Excerpted data:
────
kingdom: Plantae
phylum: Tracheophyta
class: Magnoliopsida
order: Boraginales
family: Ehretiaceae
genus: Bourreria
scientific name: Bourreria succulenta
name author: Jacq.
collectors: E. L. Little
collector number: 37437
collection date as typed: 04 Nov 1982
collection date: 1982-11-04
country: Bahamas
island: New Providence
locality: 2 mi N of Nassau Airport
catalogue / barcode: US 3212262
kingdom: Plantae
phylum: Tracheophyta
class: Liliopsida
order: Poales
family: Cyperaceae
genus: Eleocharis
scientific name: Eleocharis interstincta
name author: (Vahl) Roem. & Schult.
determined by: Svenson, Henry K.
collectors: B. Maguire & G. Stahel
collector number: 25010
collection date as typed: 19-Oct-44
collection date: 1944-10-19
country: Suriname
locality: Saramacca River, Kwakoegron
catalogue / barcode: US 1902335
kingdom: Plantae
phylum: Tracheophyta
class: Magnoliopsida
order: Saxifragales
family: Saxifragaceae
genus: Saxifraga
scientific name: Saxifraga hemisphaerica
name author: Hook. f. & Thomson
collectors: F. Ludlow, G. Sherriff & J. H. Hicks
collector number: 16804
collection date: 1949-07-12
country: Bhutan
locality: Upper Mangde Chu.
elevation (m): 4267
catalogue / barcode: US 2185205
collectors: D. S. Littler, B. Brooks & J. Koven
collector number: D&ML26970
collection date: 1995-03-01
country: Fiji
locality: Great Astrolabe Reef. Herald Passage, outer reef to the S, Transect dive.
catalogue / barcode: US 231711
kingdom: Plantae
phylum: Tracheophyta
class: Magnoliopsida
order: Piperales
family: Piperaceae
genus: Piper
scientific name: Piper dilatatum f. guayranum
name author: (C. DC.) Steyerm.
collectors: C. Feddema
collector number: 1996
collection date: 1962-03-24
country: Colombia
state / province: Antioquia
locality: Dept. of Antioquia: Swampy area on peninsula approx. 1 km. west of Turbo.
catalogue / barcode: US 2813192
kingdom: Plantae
────
Your task:
Transcribe the listing above line for line, keeping every field name and value unchanged.

Output:
kingdom: Plantae
phylum: Tracheophyta
class: Magnoliopsida
order: Boraginales
family: Ehretiaceae
genus: Bourreria
scientific name: Bourreria succulenta
name author: Jacq.
collectors: E. L. Little
collector number: 37437
collection date as typed: 04 Nov 1982
collection date: 1982-11-04
country: Bahamas
island: New Providence
locality: 2 mi N of Nassau Airport
catalogue / barcode: US 3212262
kingdom: Plantae
phylum: Tracheophyta
class: Liliopsida
order: Poales
family: Cyperaceae
genus: Eleocharis
scientific name: Eleocharis interstincta
name author: (Vahl) Roem. & Schult.
determined by: Svenson, Henry K.
collectors: B. Maguire & G. Stahel
collector number: 25010
collection date as typed: 19-Oct-44
collection date: 1944-10-19
country: Suriname
locality: Saramacca River, Kwakoegron
catalogue / barcode: US 1902335
kingdom: Plantae
phylum: Tracheophyta
class: Magnoliopsida
order: Saxifragales
family: Saxifragaceae
genus: Saxifraga
scientific name: Saxifraga hemisphaerica
name author: Hook. f. & Thomson
collectors: F. Ludlow, G. Sherriff & J. H. Hicks
collector number: 16804
collection date: 1949-07-12
country: Bhutan
locality: Upper Mangde Chu.
elevation (m): 4267
catalogue / barcode: US 2185205
collectors: D. S. Littler, B. Brooks & J. Koven
collector number: D&ML26970
collection date: 1995-03-01
country: Fiji
locality: Great Astrolabe Reef. Herald Passage, outer reef to the S, Transect dive.
catalogue / barcode: US 231711
kingdom: Plantae
phylum: Tracheophyta
class: Magnoliopsida
order: Piperales
family: Piperaceae
genus: Piper
scientific name: Piper dilatatum f. guayranum
name author: (C. DC.) Steyerm.
collectors: C. Feddema
collector number: 1996
collection date: 1962-03-24
country: Colombia
state / province: Antioquia
locality: Dept. of Antioquia: Swampy area on peninsula approx. 1 km. west of Turbo.
catalogue / barcode: US 2813192
kingdom: Plantae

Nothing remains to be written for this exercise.